Say how many lines of the data below have the word "forEach" in them. Add nothing else.
(Exercise data Opens)
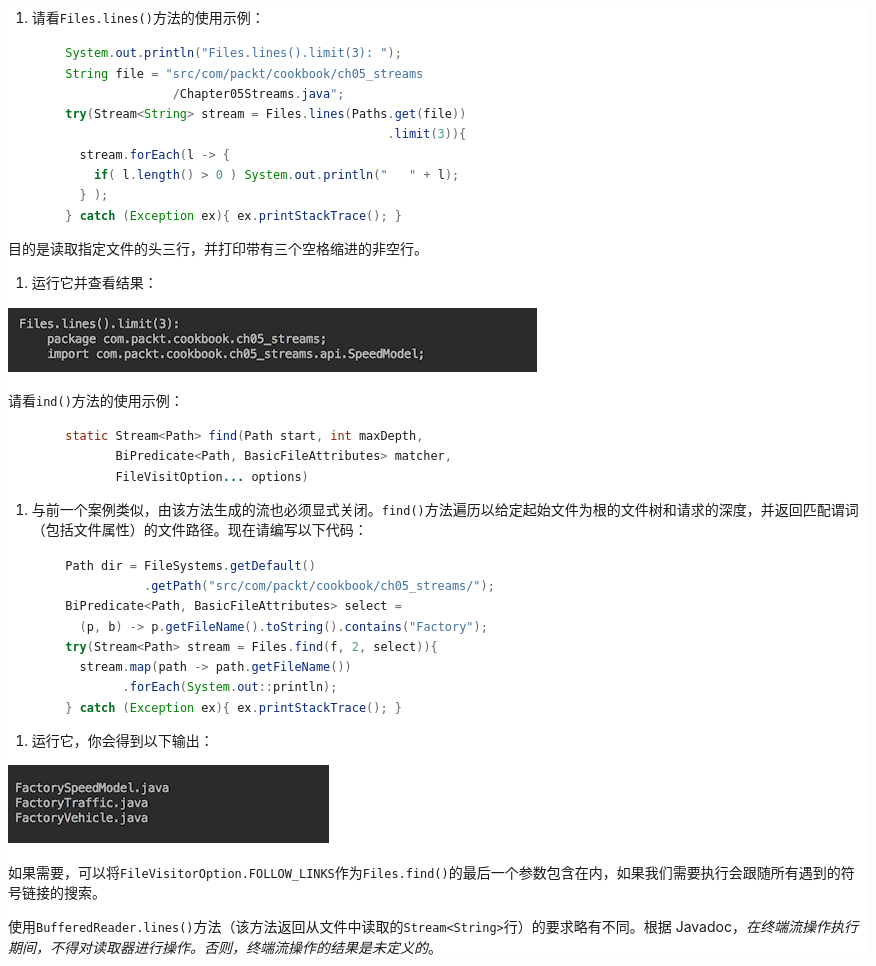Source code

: 1.  请看`Files.lines()`方法的使用示例：

```java
        System.out.println("Files.lines().limit(3): ");
        String file = "src/com/packt/cookbook/ch05_streams
                       /Chapter05Streams.java";
        try(Stream<String> stream = Files.lines(Paths.get(file))
                                                     .limit(3)){ 
          stream.forEach(l -> { 
            if( l.length() > 0 ) System.out.println("   " + l); 
          } );
        } catch (Exception ex){ ex.printStackTrace(); }
```

目的是读取指定文件的头三行，并打印带有三个空格缩进的非空行。

1.  运行它并查看结果：

![图片](img/e358b49d-3156-451b-b837-5dfde91de367.png)

请看`ind()`方法的使用示例：

```java
        static Stream<Path> find(Path start, int maxDepth, 
               BiPredicate<Path, BasicFileAttributes> matcher, 
               FileVisitOption... options)
```

1.  与前一个案例类似，由该方法生成的流也必须显式关闭。`find()`方法遍历以给定起始文件为根的文件树和请求的深度，并返回匹配谓词（包括文件属性）的文件路径。现在请编写以下代码：

```java
        Path dir = FileSystems.getDefault()
                   .getPath("src/com/packt/cookbook/ch05_streams/");
        BiPredicate<Path, BasicFileAttributes> select = 
          (p, b) -> p.getFileName().toString().contains("Factory");
        try(Stream<Path> stream = Files.find(f, 2, select)){
          stream.map(path -> path.getFileName())
                .forEach(System.out::println);
        } catch (Exception ex){ ex.printStackTrace(); }
```

1.  运行它，你会得到以下输出：

![图片](img/454b54a6-a181-4d14-8904-9510363ff393.png)

如果需要，可以将`FileVisitorOption.FOLLOW_LINKS`作为`Files.find()`的最后一个参数包含在内，如果我们需要执行会跟随所有遇到的符号链接的搜索。

使用`BufferedReader.lines()`方法（该方法返回从文件中读取的`Stream<String>`行）的要求略有不同。根据 Javadoc，*在终端流操作执行期间，不得对读取器进行操作。否则，终端流操作的结果是未定义的*。
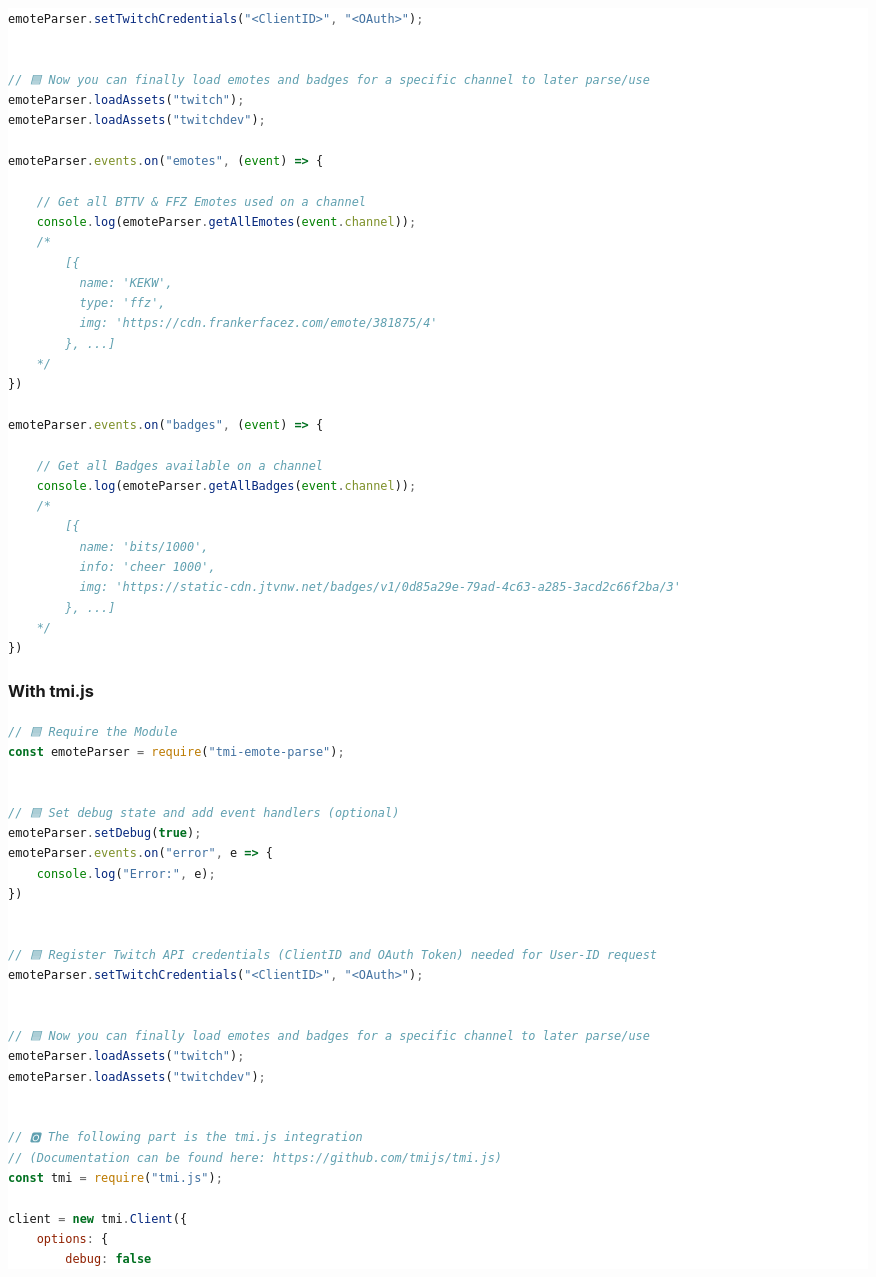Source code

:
 ```js
emoteParser.setTwitchCredentials("<ClientID>", "<OAuth>");


// 🟦 Now you can finally load emotes and badges for a specific channel to later parse/use
emoteParser.loadAssets("twitch");
emoteParser.loadAssets("twitchdev");

emoteParser.events.on("emotes", (event) => {

    // Get all BTTV & FFZ Emotes used on a channel
    console.log(emoteParser.getAllEmotes(event.channel));
    /* 
        [{
          name: 'KEKW',
          type: 'ffz',
          img: 'https://cdn.frankerfacez.com/emote/381875/4'
        }, ...] 
    */
})

emoteParser.events.on("badges", (event) => {

    // Get all Badges available on a channel
    console.log(emoteParser.getAllBadges(event.channel));
    /* 
        [{
          name: 'bits/1000',
          info: 'cheer 1000',
          img: 'https://static-cdn.jtvnw.net/badges/v1/0d85a29e-79ad-4c63-a285-3acd2c66f2ba/3'
        }, ...] 
    */
})
```

### With tmi.js
```js
// 🟦 Require the Module
const emoteParser = require("tmi-emote-parse");


// 🟦 Set debug state and add event handlers (optional)
emoteParser.setDebug(true);
emoteParser.events.on("error", e => {
    console.log("Error:", e);
})


// 🟦 Register Twitch API credentials (ClientID and OAuth Token) needed for User-ID request
emoteParser.setTwitchCredentials("<ClientID>", "<OAuth>");


// 🟦 Now you can finally load emotes and badges for a specific channel to later parse/use
emoteParser.loadAssets("twitch");
emoteParser.loadAssets("twitchdev");


// 🅾 The following part is the tmi.js integration
// (Documentation can be found here: https://github.com/tmijs/tmi.js)
const tmi = require("tmi.js");

client = new tmi.Client({
    options: {
        debug: false
```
(Exercise data Closes)
> **Exercise answer**
2